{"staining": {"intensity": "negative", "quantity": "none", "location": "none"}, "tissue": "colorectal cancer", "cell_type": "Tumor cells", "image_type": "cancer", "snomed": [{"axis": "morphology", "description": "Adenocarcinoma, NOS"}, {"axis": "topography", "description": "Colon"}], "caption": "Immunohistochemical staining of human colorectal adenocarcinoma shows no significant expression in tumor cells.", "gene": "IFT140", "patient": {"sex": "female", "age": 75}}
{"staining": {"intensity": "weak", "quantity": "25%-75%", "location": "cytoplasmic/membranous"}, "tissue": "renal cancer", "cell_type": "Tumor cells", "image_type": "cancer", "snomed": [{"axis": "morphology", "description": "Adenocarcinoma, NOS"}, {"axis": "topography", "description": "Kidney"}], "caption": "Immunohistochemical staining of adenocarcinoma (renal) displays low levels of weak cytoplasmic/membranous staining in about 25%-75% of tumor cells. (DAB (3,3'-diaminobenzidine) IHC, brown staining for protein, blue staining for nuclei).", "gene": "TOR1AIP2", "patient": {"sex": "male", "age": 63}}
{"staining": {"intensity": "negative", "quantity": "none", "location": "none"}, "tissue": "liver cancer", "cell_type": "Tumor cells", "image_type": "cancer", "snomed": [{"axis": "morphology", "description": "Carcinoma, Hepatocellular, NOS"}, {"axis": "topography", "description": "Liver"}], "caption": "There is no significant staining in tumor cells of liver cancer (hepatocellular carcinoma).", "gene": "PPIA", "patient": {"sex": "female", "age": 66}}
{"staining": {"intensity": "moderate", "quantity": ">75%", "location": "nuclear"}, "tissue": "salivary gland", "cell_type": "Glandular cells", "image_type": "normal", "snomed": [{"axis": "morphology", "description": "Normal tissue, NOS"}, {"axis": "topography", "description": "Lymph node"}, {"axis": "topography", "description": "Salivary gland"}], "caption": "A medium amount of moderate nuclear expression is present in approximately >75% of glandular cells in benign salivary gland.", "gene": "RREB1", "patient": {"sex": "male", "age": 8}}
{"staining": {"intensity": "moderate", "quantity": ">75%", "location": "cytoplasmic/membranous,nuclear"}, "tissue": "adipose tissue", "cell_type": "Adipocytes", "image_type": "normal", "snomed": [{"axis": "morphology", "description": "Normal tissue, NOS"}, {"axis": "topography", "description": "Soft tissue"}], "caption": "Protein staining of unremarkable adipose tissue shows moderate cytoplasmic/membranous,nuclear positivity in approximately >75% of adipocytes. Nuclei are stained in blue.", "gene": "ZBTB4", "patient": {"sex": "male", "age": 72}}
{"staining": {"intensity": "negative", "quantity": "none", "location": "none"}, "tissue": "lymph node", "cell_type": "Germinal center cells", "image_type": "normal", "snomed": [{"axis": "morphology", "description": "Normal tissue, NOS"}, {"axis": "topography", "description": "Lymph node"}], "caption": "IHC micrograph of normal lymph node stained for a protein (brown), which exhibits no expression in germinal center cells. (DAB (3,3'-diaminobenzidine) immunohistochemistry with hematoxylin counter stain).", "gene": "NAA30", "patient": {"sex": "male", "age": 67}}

===============

What to work on: Reprint exactly the lines above that start at the one with "staining of adenocarcinoma" and end at the one with "staining of unremarkable", keeping both and adding none.

Exercise result:
{"staining": {"intensity": "weak", "quantity": "25%-75%", "location": "cytoplasmic/membranous"}, "tissue": "renal cancer", "cell_type": "Tumor cells", "image_type": "cancer", "snomed": [{"axis": "morphology", "description": "Adenocarcinoma, NOS"}, {"axis": "topography", "description": "Kidney"}], "caption": "Immunohistochemical staining of adenocarcinoma (renal) displays low levels of weak cytoplasmic/membranous staining in about 25%-75% of tumor cells. (DAB (3,3'-diaminobenzidine) IHC, brown staining for protein, blue staining for nuclei).", "gene": "TOR1AIP2", "patient": {"sex": "male", "age": 63}}
{"staining": {"intensity": "negative", "quantity": "none", "location": "none"}, "tissue": "liver cancer", "cell_type": "Tumor cells", "image_type": "cancer", "snomed": [{"axis": "morphology", "description": "Carcinoma, Hepatocellular, NOS"}, {"axis": "topography", "description": "Liver"}], "caption": "There is no significant staining in tumor cells of liver cancer (hepatocellular carcinoma).", "gene": "PPIA", "patient": {"sex": "female", "age": 66}}
{"staining": {"intensity": "moderate", "quantity": ">75%", "location": "nuclear"}, "tissue": "salivary gland", "cell_type": "Glandular cells", "image_type": "normal", "snomed": [{"axis": "morphology", "description": "Normal tissue, NOS"}, {"axis": "topography", "description": "Lymph node"}, {"axis": "topography", "description": "Salivary gland"}], "caption": "A medium amount of moderate nuclear expression is present in approximately >75% of glandular cells in benign salivary gland.", "gene": "RREB1", "patient": {"sex": "male", "age": 8}}
{"staining": {"intensity": "moderate", "quantity": ">75%", "location": "cytoplasmic/membranous,nuclear"}, "tissue": "adipose tissue", "cell_type": "Adipocytes", "image_type": "normal", "snomed": [{"axis": "morphology", "description": "Normal tissue, NOS"}, {"axis": "topography", "description": "Soft tissue"}], "caption": "Protein staining of unremarkable adipose tissue shows moderate cytoplasmic/membranous,nuclear positivity in approximately >75% of adipocytes. Nuclei are stained in blue.", "gene": "ZBTB4", "patient": {"sex": "male", "age": 72}}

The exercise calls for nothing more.